If the walls are plural there may even be a third secret wall, The Boneway in Dorne. The words of House Yronwood are We Guard the Way. But since we haven’t seen it yet, that is just conjecture.

Back to the Vale with Lord Protector Petyr Baelish:

The cooks prepared a splendid subtlety, a lemon cake in the shape of the Giant’s Lance, twelve feet tall and adorned with an Eyrie made of sugar… The cake had required every lemon in the Vale, but Petyr had promised that he would send to Dorne for more.

Petyr Baelish is not the giant we were hoping for though. His association with it concerns me. See this post on the role of Braavos and The House of Black and White in the coming battle for the dawn. Making Sansa destroy the giant by consuming it, going to great lengths to get every lemon in The Vale is not a good sign at all. There is something more fishy than lemony going on here.

There is a poison called sweetsleep that is used in sweet cakes:

Her part was mostly fetching, scrambling up ladders to find the herbs and leaves the waif required. “Sweetsleep is the gentlest of poisons,” the waif told her, as she was grinding some with a mortar and pestle. “A few grains will slow a pounding heart and stop a hand from shaking, and make a man feel calm and strong. A pinch will grant a night of deep and dreamless sleep. Three pinches will produce that sleep that does not end. The taste is very sweet, so it is best used in cakes and pies and honeyed wines. Here, you can smell the sweetness.” 

-A Feast for Crows – Cat Of The Canals

I think Sweetrobin’s shaking sickness isn’t epilepsy, but withdrawal from the drug.

“Sweets?” said Colemon.

Sweets. Cakes and pies, jams and jellies, honey on the comb. Perhaps a pinch of sweetsleep in his milk, have you tried that? Just a pinch, to calm him and stop his wretched shaking.”

“A pinch?” The apple in the maester’s throat moved up and down as he swallowed.

“One small pinch . . . perhaps, perhaps. Not too much, and not too often, yes, I might try . . .”

-A Feast for Crows – Alayne I

“It was too soon. My lady, you do not understand. As I’ve told the Lord Protector, a pinch of sweetsleep will prevent the shaking, but it does not leave the flesh, and in time . . .”

“Time will not matter if his lordship has a shaking fit and falls off the mountain.
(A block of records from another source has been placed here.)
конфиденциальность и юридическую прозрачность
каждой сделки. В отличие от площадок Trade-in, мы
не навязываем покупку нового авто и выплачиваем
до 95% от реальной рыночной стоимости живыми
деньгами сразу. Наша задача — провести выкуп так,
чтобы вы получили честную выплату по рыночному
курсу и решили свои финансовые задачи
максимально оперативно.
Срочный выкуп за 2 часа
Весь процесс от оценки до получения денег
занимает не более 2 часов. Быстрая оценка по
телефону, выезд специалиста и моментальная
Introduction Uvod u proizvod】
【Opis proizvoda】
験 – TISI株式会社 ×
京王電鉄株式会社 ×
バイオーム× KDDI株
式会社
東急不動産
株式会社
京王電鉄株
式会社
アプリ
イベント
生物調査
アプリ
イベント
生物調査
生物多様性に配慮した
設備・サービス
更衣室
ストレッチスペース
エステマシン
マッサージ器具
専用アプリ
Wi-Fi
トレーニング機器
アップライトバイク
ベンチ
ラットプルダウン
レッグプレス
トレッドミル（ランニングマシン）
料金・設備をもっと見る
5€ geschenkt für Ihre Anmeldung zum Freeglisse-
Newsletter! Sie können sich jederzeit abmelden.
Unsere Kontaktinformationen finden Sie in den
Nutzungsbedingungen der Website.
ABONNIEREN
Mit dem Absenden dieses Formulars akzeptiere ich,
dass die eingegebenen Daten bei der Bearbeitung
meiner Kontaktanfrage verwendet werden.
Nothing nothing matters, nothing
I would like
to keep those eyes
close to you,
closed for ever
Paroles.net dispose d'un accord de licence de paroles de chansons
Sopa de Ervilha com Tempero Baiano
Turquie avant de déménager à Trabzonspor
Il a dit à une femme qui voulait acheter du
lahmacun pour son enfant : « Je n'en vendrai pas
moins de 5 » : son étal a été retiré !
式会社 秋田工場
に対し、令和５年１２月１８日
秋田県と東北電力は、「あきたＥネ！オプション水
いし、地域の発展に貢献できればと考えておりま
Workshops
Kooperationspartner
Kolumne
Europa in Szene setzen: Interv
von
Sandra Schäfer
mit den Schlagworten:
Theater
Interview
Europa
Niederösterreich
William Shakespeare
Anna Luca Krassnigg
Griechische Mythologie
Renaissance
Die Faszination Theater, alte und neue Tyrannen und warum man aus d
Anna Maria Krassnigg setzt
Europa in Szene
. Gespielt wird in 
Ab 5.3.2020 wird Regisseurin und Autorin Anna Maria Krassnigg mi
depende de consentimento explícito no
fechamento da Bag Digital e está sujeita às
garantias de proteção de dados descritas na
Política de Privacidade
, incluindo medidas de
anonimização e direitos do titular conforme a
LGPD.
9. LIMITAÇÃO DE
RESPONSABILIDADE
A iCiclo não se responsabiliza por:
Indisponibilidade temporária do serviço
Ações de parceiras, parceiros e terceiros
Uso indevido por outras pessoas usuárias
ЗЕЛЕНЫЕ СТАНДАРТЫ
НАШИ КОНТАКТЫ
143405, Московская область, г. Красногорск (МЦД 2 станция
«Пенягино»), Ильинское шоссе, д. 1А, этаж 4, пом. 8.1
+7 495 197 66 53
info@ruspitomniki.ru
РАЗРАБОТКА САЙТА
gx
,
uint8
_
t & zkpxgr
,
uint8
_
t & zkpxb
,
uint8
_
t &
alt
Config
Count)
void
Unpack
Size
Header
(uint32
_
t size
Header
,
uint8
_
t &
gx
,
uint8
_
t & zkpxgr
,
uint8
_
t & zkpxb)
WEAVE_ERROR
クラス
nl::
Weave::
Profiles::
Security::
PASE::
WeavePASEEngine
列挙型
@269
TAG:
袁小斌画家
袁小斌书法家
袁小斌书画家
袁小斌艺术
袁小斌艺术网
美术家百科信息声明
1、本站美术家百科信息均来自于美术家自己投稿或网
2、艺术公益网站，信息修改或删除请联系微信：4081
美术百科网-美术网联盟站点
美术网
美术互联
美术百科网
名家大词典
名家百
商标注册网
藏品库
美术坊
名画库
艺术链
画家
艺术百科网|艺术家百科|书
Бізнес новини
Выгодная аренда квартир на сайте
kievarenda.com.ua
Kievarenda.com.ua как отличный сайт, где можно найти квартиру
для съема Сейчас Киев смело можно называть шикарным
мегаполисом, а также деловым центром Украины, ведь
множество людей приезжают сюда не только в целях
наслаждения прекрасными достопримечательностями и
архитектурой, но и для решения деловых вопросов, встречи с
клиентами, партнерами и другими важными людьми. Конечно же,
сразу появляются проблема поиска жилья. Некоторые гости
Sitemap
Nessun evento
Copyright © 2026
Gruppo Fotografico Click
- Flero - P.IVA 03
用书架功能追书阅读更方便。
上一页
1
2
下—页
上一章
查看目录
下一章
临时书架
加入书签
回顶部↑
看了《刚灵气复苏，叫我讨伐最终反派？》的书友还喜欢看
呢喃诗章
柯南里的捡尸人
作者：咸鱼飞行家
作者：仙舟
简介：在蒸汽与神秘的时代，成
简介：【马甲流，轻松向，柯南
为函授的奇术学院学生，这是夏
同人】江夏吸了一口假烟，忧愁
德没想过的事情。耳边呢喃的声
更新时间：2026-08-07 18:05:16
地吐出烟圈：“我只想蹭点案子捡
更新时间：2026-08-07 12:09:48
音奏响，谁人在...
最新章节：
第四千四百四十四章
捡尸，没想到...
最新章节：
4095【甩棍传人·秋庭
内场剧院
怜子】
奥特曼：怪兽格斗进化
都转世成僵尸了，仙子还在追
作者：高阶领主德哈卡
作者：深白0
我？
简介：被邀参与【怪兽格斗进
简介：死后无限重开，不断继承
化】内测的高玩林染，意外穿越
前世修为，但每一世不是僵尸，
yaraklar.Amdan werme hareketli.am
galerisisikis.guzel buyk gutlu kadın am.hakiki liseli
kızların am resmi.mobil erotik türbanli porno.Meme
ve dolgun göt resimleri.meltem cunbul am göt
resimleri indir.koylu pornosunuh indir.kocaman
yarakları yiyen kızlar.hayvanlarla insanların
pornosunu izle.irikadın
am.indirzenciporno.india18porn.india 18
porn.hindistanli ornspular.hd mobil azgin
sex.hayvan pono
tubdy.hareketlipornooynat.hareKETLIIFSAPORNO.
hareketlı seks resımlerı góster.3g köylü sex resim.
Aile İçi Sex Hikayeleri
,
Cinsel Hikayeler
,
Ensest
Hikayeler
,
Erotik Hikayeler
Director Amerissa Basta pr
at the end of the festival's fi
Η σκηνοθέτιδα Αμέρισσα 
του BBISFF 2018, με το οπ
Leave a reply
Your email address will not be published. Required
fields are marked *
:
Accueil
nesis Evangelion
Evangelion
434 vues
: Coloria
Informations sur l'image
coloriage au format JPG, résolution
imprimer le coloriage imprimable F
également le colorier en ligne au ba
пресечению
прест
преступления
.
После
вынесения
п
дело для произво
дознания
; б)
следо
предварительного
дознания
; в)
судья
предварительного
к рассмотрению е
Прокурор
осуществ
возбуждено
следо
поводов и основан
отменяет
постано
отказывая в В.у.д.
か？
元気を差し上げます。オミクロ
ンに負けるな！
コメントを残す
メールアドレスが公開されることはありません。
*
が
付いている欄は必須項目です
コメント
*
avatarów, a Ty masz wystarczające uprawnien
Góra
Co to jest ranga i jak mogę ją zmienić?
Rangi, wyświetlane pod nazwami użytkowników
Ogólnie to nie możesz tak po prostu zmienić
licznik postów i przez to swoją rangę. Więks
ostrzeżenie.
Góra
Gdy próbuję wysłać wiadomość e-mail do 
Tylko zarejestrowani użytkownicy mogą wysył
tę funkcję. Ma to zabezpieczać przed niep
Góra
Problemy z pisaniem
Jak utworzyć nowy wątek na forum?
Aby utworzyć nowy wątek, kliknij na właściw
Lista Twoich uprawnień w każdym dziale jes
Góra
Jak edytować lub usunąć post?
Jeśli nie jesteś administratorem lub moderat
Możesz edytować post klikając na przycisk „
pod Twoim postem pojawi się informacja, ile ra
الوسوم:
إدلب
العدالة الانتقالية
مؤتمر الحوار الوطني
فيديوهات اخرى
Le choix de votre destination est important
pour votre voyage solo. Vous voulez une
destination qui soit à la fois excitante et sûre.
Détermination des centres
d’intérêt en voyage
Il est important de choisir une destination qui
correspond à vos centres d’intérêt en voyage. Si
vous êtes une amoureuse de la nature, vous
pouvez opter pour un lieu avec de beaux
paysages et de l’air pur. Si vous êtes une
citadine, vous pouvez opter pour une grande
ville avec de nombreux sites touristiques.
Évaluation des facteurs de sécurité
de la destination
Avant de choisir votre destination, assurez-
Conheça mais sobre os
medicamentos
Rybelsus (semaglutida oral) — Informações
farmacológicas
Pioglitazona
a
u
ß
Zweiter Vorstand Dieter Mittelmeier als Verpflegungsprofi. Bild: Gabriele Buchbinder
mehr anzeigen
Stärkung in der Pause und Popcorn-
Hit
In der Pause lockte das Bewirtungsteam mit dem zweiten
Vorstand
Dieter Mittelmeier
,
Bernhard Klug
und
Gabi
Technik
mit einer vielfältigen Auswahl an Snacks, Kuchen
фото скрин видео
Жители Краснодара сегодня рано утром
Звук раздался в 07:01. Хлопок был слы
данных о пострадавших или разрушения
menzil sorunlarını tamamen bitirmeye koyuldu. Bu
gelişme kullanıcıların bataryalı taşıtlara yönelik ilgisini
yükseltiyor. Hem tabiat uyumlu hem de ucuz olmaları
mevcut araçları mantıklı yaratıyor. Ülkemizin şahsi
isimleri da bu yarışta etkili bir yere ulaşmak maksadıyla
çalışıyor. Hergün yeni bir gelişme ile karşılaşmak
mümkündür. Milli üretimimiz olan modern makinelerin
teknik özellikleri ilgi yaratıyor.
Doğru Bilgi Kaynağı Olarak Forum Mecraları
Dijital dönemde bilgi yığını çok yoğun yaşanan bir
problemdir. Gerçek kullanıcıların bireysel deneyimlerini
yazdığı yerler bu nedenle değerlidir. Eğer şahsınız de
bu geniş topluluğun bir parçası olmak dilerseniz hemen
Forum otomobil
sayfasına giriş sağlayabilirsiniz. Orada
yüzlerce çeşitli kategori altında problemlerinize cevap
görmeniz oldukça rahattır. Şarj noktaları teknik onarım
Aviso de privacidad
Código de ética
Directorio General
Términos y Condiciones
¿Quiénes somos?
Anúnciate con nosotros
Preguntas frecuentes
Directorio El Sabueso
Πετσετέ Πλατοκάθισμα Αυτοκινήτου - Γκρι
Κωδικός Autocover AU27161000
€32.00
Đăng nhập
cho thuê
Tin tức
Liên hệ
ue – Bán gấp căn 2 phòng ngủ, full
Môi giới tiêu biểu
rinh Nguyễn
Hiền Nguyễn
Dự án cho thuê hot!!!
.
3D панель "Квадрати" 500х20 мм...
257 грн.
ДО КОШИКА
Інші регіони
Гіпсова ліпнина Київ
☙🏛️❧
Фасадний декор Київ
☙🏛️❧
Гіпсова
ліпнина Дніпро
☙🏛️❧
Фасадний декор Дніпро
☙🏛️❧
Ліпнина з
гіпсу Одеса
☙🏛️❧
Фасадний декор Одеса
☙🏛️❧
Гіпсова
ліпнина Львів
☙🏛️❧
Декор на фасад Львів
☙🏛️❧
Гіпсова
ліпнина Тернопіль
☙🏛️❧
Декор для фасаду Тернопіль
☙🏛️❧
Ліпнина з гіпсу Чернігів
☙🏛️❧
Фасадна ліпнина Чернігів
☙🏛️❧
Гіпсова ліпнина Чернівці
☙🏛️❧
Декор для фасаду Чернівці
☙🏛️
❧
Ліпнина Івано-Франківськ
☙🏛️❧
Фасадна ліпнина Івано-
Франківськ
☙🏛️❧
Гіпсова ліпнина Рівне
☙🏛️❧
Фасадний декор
If my father were here, I know he would tell you to keep Lord Robert calm at all costs.”
-A Feast for Crows – Alayne II

I think Sweetrobin is being poisoned to death and his addiction to sweetsleep may be used as a weapon to control him which will be important when the Long Night comes to the Vale and it is the last stand for humanity after the floods and cold come after the Hammerhorn of the Waters is sounded.

The Bloody Gate will be the only “Wall” to remain standing… Unless Petyr Baelish has different ideas.

The Vale of Arryn may become a veil of Darkness.